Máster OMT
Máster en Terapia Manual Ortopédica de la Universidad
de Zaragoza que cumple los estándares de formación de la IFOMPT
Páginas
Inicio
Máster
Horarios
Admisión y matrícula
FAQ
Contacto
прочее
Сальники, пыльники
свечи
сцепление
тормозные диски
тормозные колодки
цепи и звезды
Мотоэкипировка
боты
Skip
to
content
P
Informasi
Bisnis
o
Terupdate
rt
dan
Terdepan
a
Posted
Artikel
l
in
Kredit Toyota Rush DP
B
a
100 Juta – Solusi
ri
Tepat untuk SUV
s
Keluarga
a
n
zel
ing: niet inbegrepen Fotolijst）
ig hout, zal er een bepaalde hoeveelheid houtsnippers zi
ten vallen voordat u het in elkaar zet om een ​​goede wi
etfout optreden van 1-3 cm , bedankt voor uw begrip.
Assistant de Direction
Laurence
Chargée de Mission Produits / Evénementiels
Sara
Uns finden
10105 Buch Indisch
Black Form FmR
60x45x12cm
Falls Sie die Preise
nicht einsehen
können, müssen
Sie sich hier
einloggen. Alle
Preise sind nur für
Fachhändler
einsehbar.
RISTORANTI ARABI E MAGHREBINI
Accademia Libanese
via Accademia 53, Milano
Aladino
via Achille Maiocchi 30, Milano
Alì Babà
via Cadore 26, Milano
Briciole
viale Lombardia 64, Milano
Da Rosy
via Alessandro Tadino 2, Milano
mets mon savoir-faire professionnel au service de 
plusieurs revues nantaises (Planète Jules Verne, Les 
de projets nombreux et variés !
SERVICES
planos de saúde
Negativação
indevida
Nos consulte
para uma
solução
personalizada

How to complete this task:
List every line above that contains the word "Máster".

Exercise result:
Máster OMT
Máster en Terapia Manual Ortopédica de la Universidad
Máster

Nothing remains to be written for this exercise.